Défis
L’Inde (a) s’est dotée du plus vaste programme d’assurance récolte au monde, avec plus de 25 millions d’agriculteurs couverts. Mais ce dispositif achoppe sur deux gros obstacles : les délais de versement des indemnisations et l’absence de couverture assurantielle pour 85 millions de ménages agricoles. En cas de sinistre (faible mousson, attaques de ravageurs ou maladies), les assurés peuvent attendre entre 8 et 12 mois le règlement des dédommagements, ce qui est la négation même d’une assurance. D’autant que ces retards rendent délicat le remboursement des emprunts bancaires souscrits par les agriculteurs pour acheter des semences et des engrais au moment des semailles. Échaudées, les banques rechignent à prêter de nouveau de l’argent aux exploitants pour la campagne suivante, ce qui oblige ces derniers à réduire les surfaces ensemencées ou à se surendetter auprès de prêteurs sur gages. Plusieurs initiatives ont été engagées pour tenter de remédier à ces problèmes, mais elles ont toutes échoué. La multitude de petits agriculteurs rendant quasiment impossible de quantifier le rendement de chaque exploitation, les assureurs font en général pratiquer des coupes témoins pour évaluer la productivité moyenne d’une zone donnée, en moissonnant une partie d’un champ et en pesant ensuite la récolte obtenue. En cas de rendement inférieur à la moyenne historique, ils entérinent les demandes d’indemnisation des agriculteurs de cette zone, sachant que les données tirées de ces coupes témoins sont peu fiables et sujettes à manipulation et mettent un certain temps à parvenir aux courtiers. Face à cette situation et eu égard à l’ampleur des risques, les compagnies d’assurance ont tendance à augmenter les primes.

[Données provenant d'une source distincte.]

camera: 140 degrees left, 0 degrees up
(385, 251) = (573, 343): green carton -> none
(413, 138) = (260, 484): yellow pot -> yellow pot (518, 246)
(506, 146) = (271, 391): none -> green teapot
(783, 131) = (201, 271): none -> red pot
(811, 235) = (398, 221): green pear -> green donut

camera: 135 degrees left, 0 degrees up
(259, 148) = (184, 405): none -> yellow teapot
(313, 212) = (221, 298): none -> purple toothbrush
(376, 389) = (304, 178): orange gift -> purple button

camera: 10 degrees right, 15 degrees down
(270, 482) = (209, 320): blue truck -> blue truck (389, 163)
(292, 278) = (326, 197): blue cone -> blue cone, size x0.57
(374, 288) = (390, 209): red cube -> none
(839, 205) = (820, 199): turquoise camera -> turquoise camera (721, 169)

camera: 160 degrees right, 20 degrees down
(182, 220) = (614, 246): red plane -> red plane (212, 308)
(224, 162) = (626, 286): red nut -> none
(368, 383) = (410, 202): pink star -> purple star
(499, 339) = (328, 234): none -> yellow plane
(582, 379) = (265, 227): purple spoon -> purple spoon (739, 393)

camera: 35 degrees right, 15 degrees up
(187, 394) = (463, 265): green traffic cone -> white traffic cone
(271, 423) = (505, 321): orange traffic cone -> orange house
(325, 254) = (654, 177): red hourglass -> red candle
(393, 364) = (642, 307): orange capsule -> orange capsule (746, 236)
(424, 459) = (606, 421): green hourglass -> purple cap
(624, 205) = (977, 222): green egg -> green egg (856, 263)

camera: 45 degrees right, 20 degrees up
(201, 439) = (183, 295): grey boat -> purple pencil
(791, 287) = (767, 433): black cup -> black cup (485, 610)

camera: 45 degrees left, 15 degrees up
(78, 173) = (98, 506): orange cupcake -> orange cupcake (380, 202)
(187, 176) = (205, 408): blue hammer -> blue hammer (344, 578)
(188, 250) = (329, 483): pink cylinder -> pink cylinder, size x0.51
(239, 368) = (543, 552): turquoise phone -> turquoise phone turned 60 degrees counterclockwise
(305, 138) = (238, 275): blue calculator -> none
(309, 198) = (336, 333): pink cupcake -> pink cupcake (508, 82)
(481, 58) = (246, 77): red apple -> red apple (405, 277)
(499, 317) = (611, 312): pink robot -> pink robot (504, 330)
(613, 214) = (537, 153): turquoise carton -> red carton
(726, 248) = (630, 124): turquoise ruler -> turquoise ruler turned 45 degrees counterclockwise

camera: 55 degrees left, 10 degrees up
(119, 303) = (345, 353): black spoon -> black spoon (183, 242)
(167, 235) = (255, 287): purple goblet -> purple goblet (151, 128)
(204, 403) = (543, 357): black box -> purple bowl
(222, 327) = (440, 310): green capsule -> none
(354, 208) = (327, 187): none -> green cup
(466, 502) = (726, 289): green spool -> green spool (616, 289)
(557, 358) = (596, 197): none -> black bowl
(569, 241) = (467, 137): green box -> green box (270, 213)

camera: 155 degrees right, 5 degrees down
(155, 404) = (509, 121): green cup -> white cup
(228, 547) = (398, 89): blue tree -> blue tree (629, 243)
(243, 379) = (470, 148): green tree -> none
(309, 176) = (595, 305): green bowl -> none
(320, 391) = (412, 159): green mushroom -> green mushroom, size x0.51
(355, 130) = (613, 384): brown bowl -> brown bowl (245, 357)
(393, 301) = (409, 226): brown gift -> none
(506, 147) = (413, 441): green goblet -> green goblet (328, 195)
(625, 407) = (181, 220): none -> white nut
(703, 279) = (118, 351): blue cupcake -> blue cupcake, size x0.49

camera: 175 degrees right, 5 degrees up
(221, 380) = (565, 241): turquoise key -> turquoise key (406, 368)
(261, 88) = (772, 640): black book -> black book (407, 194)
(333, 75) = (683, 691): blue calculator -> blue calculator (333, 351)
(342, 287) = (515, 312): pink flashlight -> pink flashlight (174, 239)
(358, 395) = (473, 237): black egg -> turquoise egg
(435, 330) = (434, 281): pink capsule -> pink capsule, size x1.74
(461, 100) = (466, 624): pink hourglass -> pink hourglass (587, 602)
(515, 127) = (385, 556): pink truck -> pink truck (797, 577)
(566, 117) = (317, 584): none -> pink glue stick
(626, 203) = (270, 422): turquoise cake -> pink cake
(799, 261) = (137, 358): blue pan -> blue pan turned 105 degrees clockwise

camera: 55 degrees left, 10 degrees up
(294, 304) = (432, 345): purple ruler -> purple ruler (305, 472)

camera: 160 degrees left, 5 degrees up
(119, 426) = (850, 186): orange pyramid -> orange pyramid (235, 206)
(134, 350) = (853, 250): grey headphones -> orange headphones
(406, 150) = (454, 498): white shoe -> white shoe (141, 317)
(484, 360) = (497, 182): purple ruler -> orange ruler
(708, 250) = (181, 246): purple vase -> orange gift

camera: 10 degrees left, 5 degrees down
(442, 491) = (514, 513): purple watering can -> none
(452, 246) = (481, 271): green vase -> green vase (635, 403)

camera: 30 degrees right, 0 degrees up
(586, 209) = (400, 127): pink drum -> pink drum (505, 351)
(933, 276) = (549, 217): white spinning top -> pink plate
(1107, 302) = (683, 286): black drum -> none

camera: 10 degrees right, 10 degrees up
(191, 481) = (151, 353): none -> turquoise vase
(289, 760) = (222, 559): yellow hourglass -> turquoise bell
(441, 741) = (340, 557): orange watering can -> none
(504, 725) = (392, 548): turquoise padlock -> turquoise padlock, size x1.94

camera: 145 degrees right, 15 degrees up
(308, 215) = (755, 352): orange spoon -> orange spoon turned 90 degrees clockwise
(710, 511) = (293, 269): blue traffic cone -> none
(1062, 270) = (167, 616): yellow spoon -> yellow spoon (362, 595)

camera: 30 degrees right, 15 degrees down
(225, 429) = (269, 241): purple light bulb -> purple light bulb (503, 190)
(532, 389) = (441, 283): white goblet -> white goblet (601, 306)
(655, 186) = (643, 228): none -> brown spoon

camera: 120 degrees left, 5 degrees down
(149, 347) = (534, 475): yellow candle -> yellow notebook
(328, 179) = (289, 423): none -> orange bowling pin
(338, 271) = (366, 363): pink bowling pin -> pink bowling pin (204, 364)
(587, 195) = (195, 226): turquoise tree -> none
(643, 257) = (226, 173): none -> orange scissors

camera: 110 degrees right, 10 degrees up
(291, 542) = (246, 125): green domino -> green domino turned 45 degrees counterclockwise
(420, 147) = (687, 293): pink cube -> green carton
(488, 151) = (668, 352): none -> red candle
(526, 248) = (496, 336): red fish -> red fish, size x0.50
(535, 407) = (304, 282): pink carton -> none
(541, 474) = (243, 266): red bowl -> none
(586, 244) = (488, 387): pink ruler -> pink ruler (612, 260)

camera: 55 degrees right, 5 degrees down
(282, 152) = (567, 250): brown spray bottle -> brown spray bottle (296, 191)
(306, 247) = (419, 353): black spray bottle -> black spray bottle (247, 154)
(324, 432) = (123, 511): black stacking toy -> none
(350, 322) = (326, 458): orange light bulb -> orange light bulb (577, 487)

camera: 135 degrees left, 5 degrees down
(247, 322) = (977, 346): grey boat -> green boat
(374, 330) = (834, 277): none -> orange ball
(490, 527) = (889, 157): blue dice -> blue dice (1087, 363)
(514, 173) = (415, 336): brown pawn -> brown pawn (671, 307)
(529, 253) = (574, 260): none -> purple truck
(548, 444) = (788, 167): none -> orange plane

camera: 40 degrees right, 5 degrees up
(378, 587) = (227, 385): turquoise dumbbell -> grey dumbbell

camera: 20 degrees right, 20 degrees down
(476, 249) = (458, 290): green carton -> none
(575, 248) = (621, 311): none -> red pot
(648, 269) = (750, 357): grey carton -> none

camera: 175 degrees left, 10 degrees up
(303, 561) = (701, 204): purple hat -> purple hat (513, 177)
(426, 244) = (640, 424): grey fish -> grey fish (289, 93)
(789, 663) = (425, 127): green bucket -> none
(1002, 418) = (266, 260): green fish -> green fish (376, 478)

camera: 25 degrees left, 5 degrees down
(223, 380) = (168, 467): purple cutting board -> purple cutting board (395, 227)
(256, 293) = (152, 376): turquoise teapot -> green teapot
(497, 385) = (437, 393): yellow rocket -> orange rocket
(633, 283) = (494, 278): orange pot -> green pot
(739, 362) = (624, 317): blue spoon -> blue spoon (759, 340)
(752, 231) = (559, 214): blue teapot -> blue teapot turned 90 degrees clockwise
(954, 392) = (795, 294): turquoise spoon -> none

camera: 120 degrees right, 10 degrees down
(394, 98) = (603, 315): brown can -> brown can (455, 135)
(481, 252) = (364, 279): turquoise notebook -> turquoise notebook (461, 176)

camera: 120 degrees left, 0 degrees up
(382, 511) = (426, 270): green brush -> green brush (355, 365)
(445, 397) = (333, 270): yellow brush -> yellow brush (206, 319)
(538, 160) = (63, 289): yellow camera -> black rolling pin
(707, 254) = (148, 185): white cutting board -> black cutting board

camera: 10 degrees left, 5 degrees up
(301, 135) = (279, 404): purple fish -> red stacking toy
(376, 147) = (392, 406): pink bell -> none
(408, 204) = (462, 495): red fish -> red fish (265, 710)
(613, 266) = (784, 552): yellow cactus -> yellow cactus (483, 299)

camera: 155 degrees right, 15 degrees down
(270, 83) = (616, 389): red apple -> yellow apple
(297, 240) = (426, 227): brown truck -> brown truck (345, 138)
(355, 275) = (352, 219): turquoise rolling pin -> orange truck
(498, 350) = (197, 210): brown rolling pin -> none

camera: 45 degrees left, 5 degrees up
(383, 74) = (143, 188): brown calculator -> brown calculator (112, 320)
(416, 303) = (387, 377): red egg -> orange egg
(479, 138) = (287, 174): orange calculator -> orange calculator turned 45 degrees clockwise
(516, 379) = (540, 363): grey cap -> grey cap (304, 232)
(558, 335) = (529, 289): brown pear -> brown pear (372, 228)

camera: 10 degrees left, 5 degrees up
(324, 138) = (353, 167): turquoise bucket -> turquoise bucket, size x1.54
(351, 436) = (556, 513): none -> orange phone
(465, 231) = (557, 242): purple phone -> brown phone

Enfin, les intempéries locales (tempêtes de grêle par exemple) ne touchant parfois que quelques exploitations dans une zone donnée, elles ne sont pas toujours prises en compte, ce qui rend l’acceptation des demandes d’indemnisation des agriculteurs particulièrement difficile.
Solutions
La fiabilité et la rapidité d’obtention des données de productivité étant cruciales pour la réussite du programme d’assurance, des téléphones portables équipés de GPS et dotés d’une fonction vidéo permettent d’enregistrer l’intégralité du processus des coupes témoins. Le travailleur de terrain appointé par le gouvernement pour réaliser ces coupes est tenu de prendre des photos géolocalisées et horodatées depuis son téléphone portable et d’enregistrer en une seule prise vidéo l’intégralité de la coupe. La géolocalisation, avec les coordonnées GPS, et l’horodatage garantissent l’exactitude du positionnement de l’intervenant et la date de l’intervention, ne laissant aucune place à une quelconque manipulation. Une appli mobile sert ensuite à transférer pratiquement en temps réel les données enregistrées (rendement, date, heure, type de récolte, localisation de la coupe témoin, poids, etc.) sur des serveurs adaptés. Ces informations sont ensuite téléchargées sur un site web à des fins de consolidation et d’analyse, contribuant à la constitution d’une base de données des coupes témoins et à l’accélération du processus de traitement et de règlement des demandes d’indemnisation.
Résultats
Les expériences pilotes menées dans les districts d’Ahmednagar (Maharashtra) et de Jalore (Rajasthan) révèlent que le recours à une technologie mobile simple et bon marché profite aux agriculteurs comme aux assureurs :
1. les assureurs récupèrent des données transparentes, fiables et actualisées sur les récoltes, ce qui limite les risques de fraude et permet de réduire les primes d’assurance ;
2. ils ont élaboré et mis en place à titre d’essai un programme amélioré d’assurance récolte dans 50 districts (environ 400 000 agriculteurs y auraient participé lors de la première campagne agricole) ;
3. les agriculteurs assurés bénéficient d’un versement plus rapide de leurs indemnisations. Cette nouvelle technique permet de recevoir une indemnisation provisoire peu de temps après les pertes effectivement subies, ce qui fournit aux 400 000 bénéficiaires un flux de trésorerie indispensable pendant la campagne agricole, le solde étant versé à la fin de la saison. Alors qu’auparavant, l’agriculteur devait attendre plusieurs mois que son dossier soit traité, il peut désormais recevoir de l’argent au bout de quelques jours seulement ;
les organismes publics proposant des produits commerciaux d’assurance récolte liés aux aléas climatiques ont vu leur portefeuille passer à pratiquement 1 million d’agriculteurs, pour un volume de primes annuelles supérieur à 50 millions de dollars (2009-2010).